• **DATA FOR THIS TASK**
------------------------

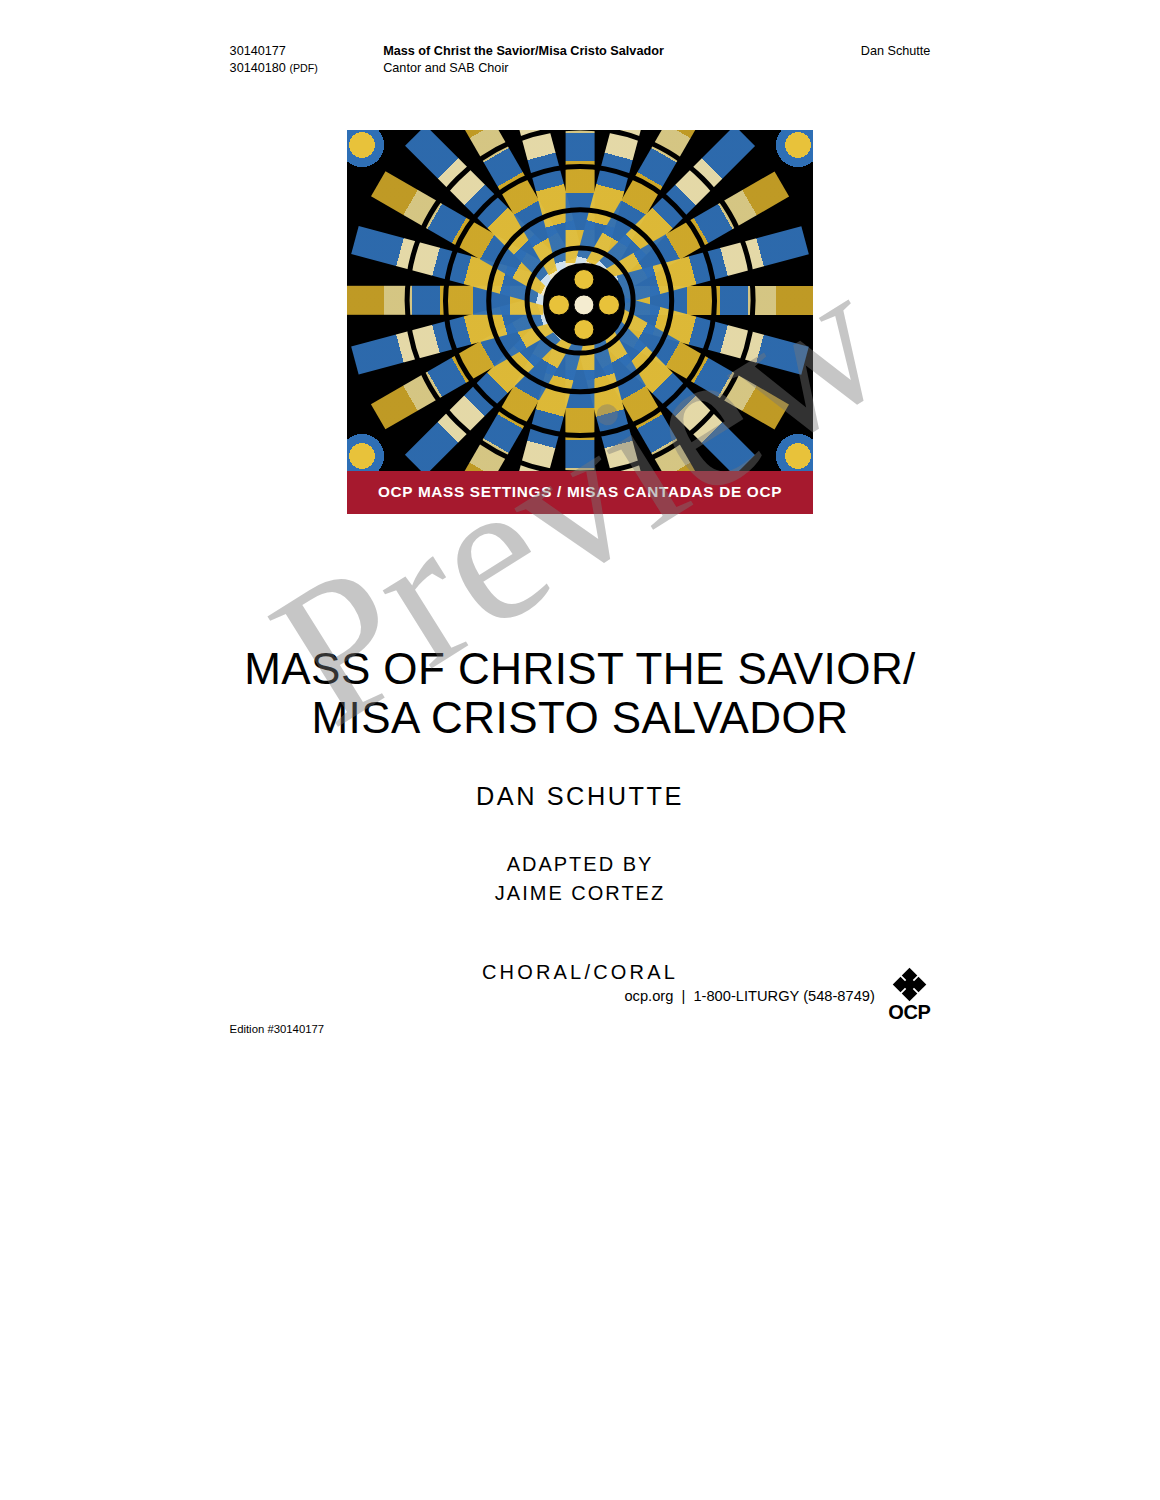30140177
30140180 (PDF)
Mass of Christ the Savior/Misa Cristo Salvador
Cantor and SAB Choir
Dan Schutte
OCP Mass Settings / Misas Cantadas de OCP
Mass of Christ the Savior/
Misa Cristo Salvador
Dan Schutte
Adapted by
Jaime Cortez
Choral/Coral
ocp.org | 1-800-LITURGY (548-8749) OCP
Edition #30140177
Preview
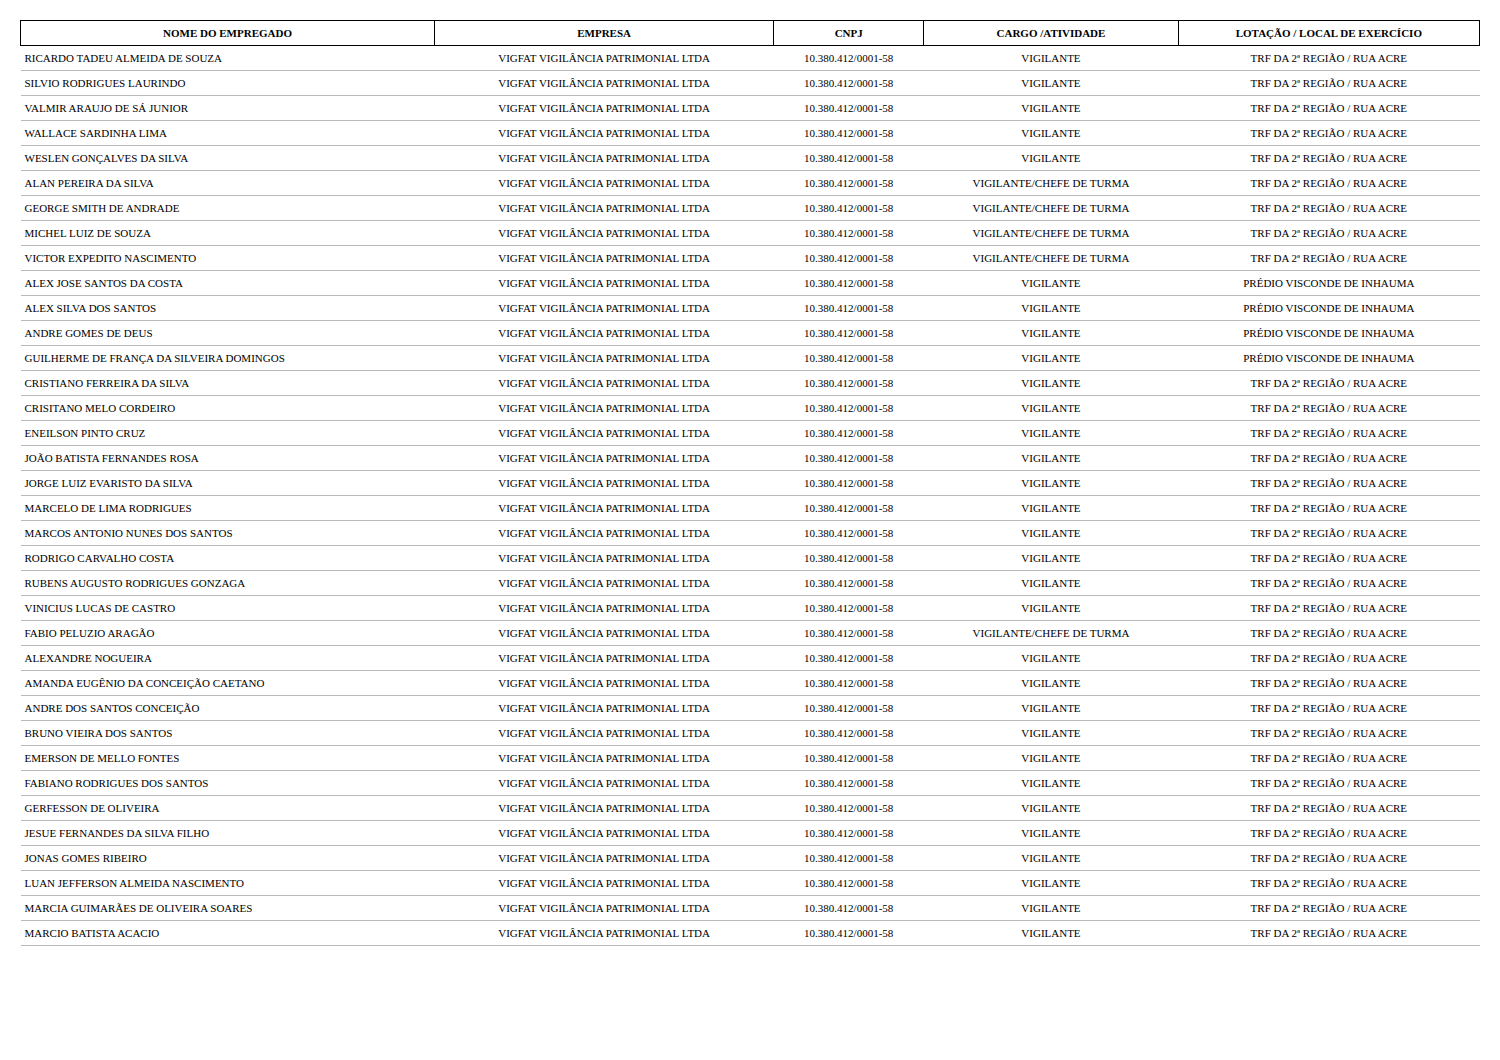| NOME DO EMPREGADO | EMPRESA | CNPJ | CARGO /ATIVIDADE | LOTAÇÃO / LOCAL DE EXERCÍCIO |
| --- | --- | --- | --- | --- |
| RICARDO TADEU ALMEIDA DE SOUZA | VIGFAT VIGILÂNCIA PATRIMONIAL LTDA | 10.380.412/0001-58 | VIGILANTE | TRF DA 2ª REGIÃO / RUA ACRE |
| SILVIO RODRIGUES LAURINDO | VIGFAT VIGILÂNCIA PATRIMONIAL LTDA | 10.380.412/0001-58 | VIGILANTE | TRF DA 2ª REGIÃO / RUA ACRE |
| VALMIR ARAUJO DE SÁ JUNIOR | VIGFAT VIGILÂNCIA PATRIMONIAL LTDA | 10.380.412/0001-58 | VIGILANTE | TRF DA 2ª REGIÃO / RUA ACRE |
| WALLACE SARDINHA LIMA | VIGFAT VIGILÂNCIA PATRIMONIAL LTDA | 10.380.412/0001-58 | VIGILANTE | TRF DA 2ª REGIÃO / RUA ACRE |
| WESLEN GONÇALVES DA SILVA | VIGFAT VIGILÂNCIA PATRIMONIAL LTDA | 10.380.412/0001-58 | VIGILANTE | TRF DA 2ª REGIÃO / RUA ACRE |
| ALAN PEREIRA DA SILVA | VIGFAT VIGILÂNCIA PATRIMONIAL LTDA | 10.380.412/0001-58 | VIGILANTE/CHEFE DE TURMA | TRF DA 2ª REGIÃO / RUA ACRE |
| GEORGE SMITH DE ANDRADE | VIGFAT VIGILÂNCIA PATRIMONIAL LTDA | 10.380.412/0001-58 | VIGILANTE/CHEFE DE TURMA | TRF DA 2ª REGIÃO / RUA ACRE |
| MICHEL LUIZ DE SOUZA | VIGFAT VIGILÂNCIA PATRIMONIAL LTDA | 10.380.412/0001-58 | VIGILANTE/CHEFE DE TURMA | TRF DA 2ª REGIÃO / RUA ACRE |
| VICTOR EXPEDITO NASCIMENTO | VIGFAT VIGILÂNCIA PATRIMONIAL LTDA | 10.380.412/0001-58 | VIGILANTE/CHEFE DE TURMA | TRF DA 2ª REGIÃO / RUA ACRE |
| ALEX JOSE SANTOS DA COSTA | VIGFAT VIGILÂNCIA PATRIMONIAL LTDA | 10.380.412/0001-58 | VIGILANTE | PRÉDIO VISCONDE DE INHAUMA |
| ALEX SILVA DOS SANTOS | VIGFAT VIGILÂNCIA PATRIMONIAL LTDA | 10.380.412/0001-58 | VIGILANTE | PRÉDIO VISCONDE DE INHAUMA |
| ANDRE GOMES DE DEUS | VIGFAT VIGILÂNCIA PATRIMONIAL LTDA | 10.380.412/0001-58 | VIGILANTE | PRÉDIO VISCONDE DE INHAUMA |
| GUILHERME DE FRANÇA DA SILVEIRA DOMINGOS | VIGFAT VIGILÂNCIA PATRIMONIAL LTDA | 10.380.412/0001-58 | VIGILANTE | PRÉDIO VISCONDE DE INHAUMA |
| CRISTIANO FERREIRA DA SILVA | VIGFAT VIGILÂNCIA PATRIMONIAL LTDA | 10.380.412/0001-58 | VIGILANTE | TRF DA 2ª REGIÃO / RUA ACRE |
| CRISITANO MELO CORDEIRO | VIGFAT VIGILÂNCIA PATRIMONIAL LTDA | 10.380.412/0001-58 | VIGILANTE | TRF DA 2ª REGIÃO / RUA ACRE |
| ENEILSON PINTO CRUZ | VIGFAT VIGILÂNCIA PATRIMONIAL LTDA | 10.380.412/0001-58 | VIGILANTE | TRF DA 2ª REGIÃO / RUA ACRE |
| JOÃO BATISTA FERNANDES ROSA | VIGFAT VIGILÂNCIA PATRIMONIAL LTDA | 10.380.412/0001-58 | VIGILANTE | TRF DA 2ª REGIÃO / RUA ACRE |
| JORGE LUIZ EVARISTO DA SILVA | VIGFAT VIGILÂNCIA PATRIMONIAL LTDA | 10.380.412/0001-58 | VIGILANTE | TRF DA 2ª REGIÃO / RUA ACRE |
| MARCELO DE LIMA RODRIGUES | VIGFAT VIGILÂNCIA PATRIMONIAL LTDA | 10.380.412/0001-58 | VIGILANTE | TRF DA 2ª REGIÃO / RUA ACRE |
| MARCOS ANTONIO NUNES DOS SANTOS | VIGFAT VIGILÂNCIA PATRIMONIAL LTDA | 10.380.412/0001-58 | VIGILANTE | TRF DA 2ª REGIÃO / RUA ACRE |
| RODRIGO CARVALHO COSTA | VIGFAT VIGILÂNCIA PATRIMONIAL LTDA | 10.380.412/0001-58 | VIGILANTE | TRF DA 2ª REGIÃO / RUA ACRE |
| RUBENS AUGUSTO RODRIGUES GONZAGA | VIGFAT VIGILÂNCIA PATRIMONIAL LTDA | 10.380.412/0001-58 | VIGILANTE | TRF DA 2ª REGIÃO / RUA ACRE |
| VINICIUS LUCAS DE CASTRO | VIGFAT VIGILÂNCIA PATRIMONIAL LTDA | 10.380.412/0001-58 | VIGILANTE | TRF DA 2ª REGIÃO / RUA ACRE |
| FABIO PELUZIO ARAGÃO | VIGFAT VIGILÂNCIA PATRIMONIAL LTDA | 10.380.412/0001-58 | VIGILANTE/CHEFE DE TURMA | TRF DA 2ª REGIÃO / RUA ACRE |
| ALEXANDRE NOGUEIRA | VIGFAT VIGILÂNCIA PATRIMONIAL LTDA | 10.380.412/0001-58 | VIGILANTE | TRF DA 2ª REGIÃO / RUA ACRE |
| AMANDA EUGÊNIO DA CONCEIÇÃO CAETANO | VIGFAT VIGILÂNCIA PATRIMONIAL LTDA | 10.380.412/0001-58 | VIGILANTE | TRF DA 2ª REGIÃO / RUA ACRE |
| ANDRE DOS SANTOS CONCEIÇÃO | VIGFAT VIGILÂNCIA PATRIMONIAL LTDA | 10.380.412/0001-58 | VIGILANTE | TRF DA 2ª REGIÃO / RUA ACRE |
| BRUNO VIEIRA DOS SANTOS | VIGFAT VIGILÂNCIA PATRIMONIAL LTDA | 10.380.412/0001-58 | VIGILANTE | TRF DA 2ª REGIÃO / RUA ACRE |
| EMERSON DE MELLO FONTES | VIGFAT VIGILÂNCIA PATRIMONIAL LTDA | 10.380.412/0001-58 | VIGILANTE | TRF DA 2ª REGIÃO / RUA ACRE |
| FABIANO RODRIGUES DOS SANTOS | VIGFAT VIGILÂNCIA PATRIMONIAL LTDA | 10.380.412/0001-58 | VIGILANTE | TRF DA 2ª REGIÃO / RUA ACRE |
| GERFESSON DE OLIVEIRA | VIGFAT VIGILÂNCIA PATRIMONIAL LTDA | 10.380.412/0001-58 | VIGILANTE | TRF DA 2ª REGIÃO / RUA ACRE |
| JESUE FERNANDES DA SILVA FILHO | VIGFAT VIGILÂNCIA PATRIMONIAL LTDA | 10.380.412/0001-58 | VIGILANTE | TRF DA 2ª REGIÃO / RUA ACRE |
| JONAS GOMES RIBEIRO | VIGFAT VIGILÂNCIA PATRIMONIAL LTDA | 10.380.412/0001-58 | VIGILANTE | TRF DA 2ª REGIÃO / RUA ACRE |
| LUAN JEFFERSON ALMEIDA NASCIMENTO | VIGFAT VIGILÂNCIA PATRIMONIAL LTDA | 10.380.412/0001-58 | VIGILANTE | TRF DA 2ª REGIÃO / RUA ACRE |
| MARCIA GUIMARÃES DE OLIVEIRA SOARES | VIGFAT VIGILÂNCIA PATRIMONIAL LTDA | 10.380.412/0001-58 | VIGILANTE | TRF DA 2ª REGIÃO / RUA ACRE |
| MARCIO BATISTA ACACIO | VIGFAT VIGILÂNCIA PATRIMONIAL LTDA | 10.380.412/0001-58 | VIGILANTE | TRF DA 2ª REGIÃO / RUA ACRE |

------------------------

• **EXERCISE**
There is a run of lines above from the one with "WESLEN GONÇALVES DA" to the one with "ALAN PEREIRA DA"; print exactly that run, both ends included, and nothing else.

• **WRITTEN REPLY**
| WESLEN GONÇALVES DA SILVA | VIGFAT VIGILÂNCIA PATRIMONIAL LTDA | 10.380.412/0001-58 | VIGILANTE | TRF DA 2ª REGIÃO / RUA ACRE |
| ALAN PEREIRA DA SILVA | VIGFAT VIGILÂNCIA PATRIMONIAL LTDA | 10.380.412/0001-58 | VIGILANTE/CHEFE DE TURMA | TRF DA 2ª REGIÃO / RUA ACRE |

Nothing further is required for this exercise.